Assignment: Extract every one of the lines below and reproduce each one word for word, changing nothing.

[Collected data]
────

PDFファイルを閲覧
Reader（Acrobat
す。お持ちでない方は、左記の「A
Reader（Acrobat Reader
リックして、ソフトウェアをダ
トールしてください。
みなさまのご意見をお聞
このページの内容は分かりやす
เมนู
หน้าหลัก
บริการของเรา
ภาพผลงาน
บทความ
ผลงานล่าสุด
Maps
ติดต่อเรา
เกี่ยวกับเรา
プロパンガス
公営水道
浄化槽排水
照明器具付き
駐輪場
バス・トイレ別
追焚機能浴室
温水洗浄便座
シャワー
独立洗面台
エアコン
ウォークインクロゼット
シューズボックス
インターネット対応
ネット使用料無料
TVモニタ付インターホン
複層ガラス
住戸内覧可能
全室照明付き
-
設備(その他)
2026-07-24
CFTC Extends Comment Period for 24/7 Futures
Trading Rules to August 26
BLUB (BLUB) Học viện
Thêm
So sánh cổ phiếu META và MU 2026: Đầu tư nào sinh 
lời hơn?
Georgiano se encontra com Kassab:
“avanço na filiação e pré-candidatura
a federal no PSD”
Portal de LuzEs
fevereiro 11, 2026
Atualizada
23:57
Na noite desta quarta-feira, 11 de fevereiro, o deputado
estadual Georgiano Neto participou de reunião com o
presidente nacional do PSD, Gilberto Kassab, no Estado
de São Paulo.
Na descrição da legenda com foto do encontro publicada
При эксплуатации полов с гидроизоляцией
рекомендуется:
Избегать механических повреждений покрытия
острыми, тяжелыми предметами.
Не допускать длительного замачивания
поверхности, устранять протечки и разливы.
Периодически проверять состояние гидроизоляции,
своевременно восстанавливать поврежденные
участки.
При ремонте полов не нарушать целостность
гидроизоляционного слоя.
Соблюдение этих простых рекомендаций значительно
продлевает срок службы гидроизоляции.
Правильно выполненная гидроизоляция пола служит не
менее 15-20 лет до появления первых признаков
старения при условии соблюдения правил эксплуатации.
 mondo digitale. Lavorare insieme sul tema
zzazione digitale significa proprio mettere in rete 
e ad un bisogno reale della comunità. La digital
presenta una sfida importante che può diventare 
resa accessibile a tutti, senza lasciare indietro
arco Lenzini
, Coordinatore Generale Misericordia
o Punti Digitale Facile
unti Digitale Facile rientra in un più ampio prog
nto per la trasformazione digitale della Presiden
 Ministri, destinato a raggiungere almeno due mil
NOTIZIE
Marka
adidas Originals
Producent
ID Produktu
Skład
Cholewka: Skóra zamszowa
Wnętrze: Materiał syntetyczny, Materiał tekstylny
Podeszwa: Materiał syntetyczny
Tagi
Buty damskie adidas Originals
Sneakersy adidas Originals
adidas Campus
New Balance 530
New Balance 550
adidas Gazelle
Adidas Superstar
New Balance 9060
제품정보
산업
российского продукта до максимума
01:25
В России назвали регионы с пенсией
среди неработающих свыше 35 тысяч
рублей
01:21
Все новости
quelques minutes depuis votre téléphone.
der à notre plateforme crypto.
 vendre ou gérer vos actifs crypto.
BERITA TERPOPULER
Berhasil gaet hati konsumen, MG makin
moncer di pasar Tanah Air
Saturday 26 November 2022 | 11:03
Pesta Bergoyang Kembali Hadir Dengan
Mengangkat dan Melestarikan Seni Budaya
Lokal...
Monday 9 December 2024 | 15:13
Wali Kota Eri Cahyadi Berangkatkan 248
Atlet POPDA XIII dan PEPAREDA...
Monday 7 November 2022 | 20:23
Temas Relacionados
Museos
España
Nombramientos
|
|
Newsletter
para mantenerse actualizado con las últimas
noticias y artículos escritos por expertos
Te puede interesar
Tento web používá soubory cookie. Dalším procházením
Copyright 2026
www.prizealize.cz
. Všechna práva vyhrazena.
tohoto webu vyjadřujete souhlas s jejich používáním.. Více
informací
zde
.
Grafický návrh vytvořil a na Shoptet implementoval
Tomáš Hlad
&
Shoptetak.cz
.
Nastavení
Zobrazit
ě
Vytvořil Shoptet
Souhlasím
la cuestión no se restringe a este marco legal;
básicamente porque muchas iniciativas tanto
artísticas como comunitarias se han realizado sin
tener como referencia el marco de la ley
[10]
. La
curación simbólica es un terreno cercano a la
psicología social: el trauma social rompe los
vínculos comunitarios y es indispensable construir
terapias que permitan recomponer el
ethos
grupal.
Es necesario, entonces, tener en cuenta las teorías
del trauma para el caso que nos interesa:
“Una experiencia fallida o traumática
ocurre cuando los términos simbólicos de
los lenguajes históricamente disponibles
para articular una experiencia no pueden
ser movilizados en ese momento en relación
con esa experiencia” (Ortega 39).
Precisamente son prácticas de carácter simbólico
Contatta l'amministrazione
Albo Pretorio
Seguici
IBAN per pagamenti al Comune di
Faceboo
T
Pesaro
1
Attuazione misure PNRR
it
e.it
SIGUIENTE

────

Answer to the problem:
PDFファイルを閲覧
Reader（Acrobat
す。お持ちでない方は、左記の「A
Reader（Acrobat Reader
リックして、ソフトウェアをダ
トールしてください。
みなさまのご意見をお聞
このページの内容は分かりやす
เมนู
หน้าหลัก
บริการของเรา
ภาพผลงาน
บทความ
ผลงานล่าสุด
Maps
ติดต่อเรา
เกี่ยวกับเรา
プロパンガス
公営水道
浄化槽排水
照明器具付き
駐輪場
バス・トイレ別
追焚機能浴室
温水洗浄便座
シャワー
独立洗面台
エアコン
ウォークインクロゼット
シューズボックス
インターネット対応
ネット使用料無料
TVモニタ付インターホン
複層ガラス
住戸内覧可能
全室照明付き
-
設備(その他)
2026-07-24
CFTC Extends Comment Period for 24/7 Futures
Trading Rules to August 26
BLUB (BLUB) Học viện
Thêm
So sánh cổ phiếu META và MU 2026: Đầu tư nào sinh 
lời hơn?
Georgiano se encontra com Kassab:
“avanço na filiação e pré-candidatura
a federal no PSD”
Portal de LuzEs
fevereiro 11, 2026
Atualizada
23:57
Na noite desta quarta-feira, 11 de fevereiro, o deputado
estadual Georgiano Neto participou de reunião com o
presidente nacional do PSD, Gilberto Kassab, no Estado
de São Paulo.
Na descrição da legenda com foto do encontro publicada
При эксплуатации полов с гидроизоляцией
рекомендуется:
Избегать механических повреждений покрытия
острыми, тяжелыми предметами.
Не допускать длительного замачивания
поверхности, устранять протечки и разливы.
Периодически проверять состояние гидроизоляции,
своевременно восстанавливать поврежденные
участки.
При ремонте полов не нарушать целостность
гидроизоляционного слоя.
Соблюдение этих простых рекомендаций значительно
продлевает срок службы гидроизоляции.
Правильно выполненная гидроизоляция пола служит не
менее 15-20 лет до появления первых признаков
старения при условии соблюдения правил эксплуатации.
 mondo digitale. Lavorare insieme sul tema
zzazione digitale significa proprio mettere in rete 
e ad un bisogno reale della comunità. La digital
presenta una sfida importante che può diventare 
resa accessibile a tutti, senza lasciare indietro
arco Lenzini
, Coordinatore Generale Misericordia
o Punti Digitale Facile
unti Digitale Facile rientra in un più ampio prog
nto per la trasformazione digitale della Presiden
 Ministri, destinato a raggiungere almeno due mil
NOTIZIE
Marka
adidas Originals
Producent
ID Produktu
Skład
Cholewka: Skóra zamszowa
Wnętrze: Materiał syntetyczny, Materiał tekstylny
Podeszwa: Materiał syntetyczny
Tagi
Buty damskie adidas Originals
Sneakersy adidas Originals
adidas Campus
New Balance 530
New Balance 550
adidas Gazelle
Adidas Superstar
New Balance 9060
제품정보
산업
российского продукта до максимума
01:25
В России назвали регионы с пенсией
среди неработающих свыше 35 тысяч
рублей
01:21
Все новости
quelques minutes depuis votre téléphone.
der à notre plateforme crypto.
 vendre ou gérer vos actifs crypto.
BERITA TERPOPULER
Berhasil gaet hati konsumen, MG makin
moncer di pasar Tanah Air
Saturday 26 November 2022 | 11:03
Pesta Bergoyang Kembali Hadir Dengan
Mengangkat dan Melestarikan Seni Budaya
Lokal...
Monday 9 December 2024 | 15:13
Wali Kota Eri Cahyadi Berangkatkan 248
Atlet POPDA XIII dan PEPAREDA...
Monday 7 November 2022 | 20:23
Temas Relacionados
Museos
España
Nombramientos
|
|
Newsletter
para mantenerse actualizado con las últimas
noticias y artículos escritos por expertos
Te puede interesar
Tento web používá soubory cookie. Dalším procházením
Copyright 2026
www.prizealize.cz
. Všechna práva vyhrazena.
tohoto webu vyjadřujete souhlas s jejich používáním.. Více
informací
zde
.
Grafický návrh vytvořil a na Shoptet implementoval
Tomáš Hlad
&
Shoptetak.cz
.
Nastavení
Zobrazit
ě
Vytvořil Shoptet
Souhlasím
la cuestión no se restringe a este marco legal;
básicamente porque muchas iniciativas tanto
artísticas como comunitarias se han realizado sin
tener como referencia el marco de la ley
[10]
. La
curación simbólica es un terreno cercano a la
psicología social: el trauma social rompe los
vínculos comunitarios y es indispensable construir
terapias que permitan recomponer el
ethos
grupal.
Es necesario, entonces, tener en cuenta las teorías
del trauma para el caso que nos interesa:
“Una experiencia fallida o traumática
ocurre cuando los términos simbólicos de
los lenguajes históricamente disponibles
para articular una experiencia no pueden
ser movilizados en ese momento en relación
con esa experiencia” (Ortega 39).
Precisamente son prácticas de carácter simbólico
Contatta l'amministrazione
Albo Pretorio
Seguici
IBAN per pagamenti al Comune di
Faceboo
T
Pesaro
1
Attuazione misure PNRR
it
e.it
SIGUIENTE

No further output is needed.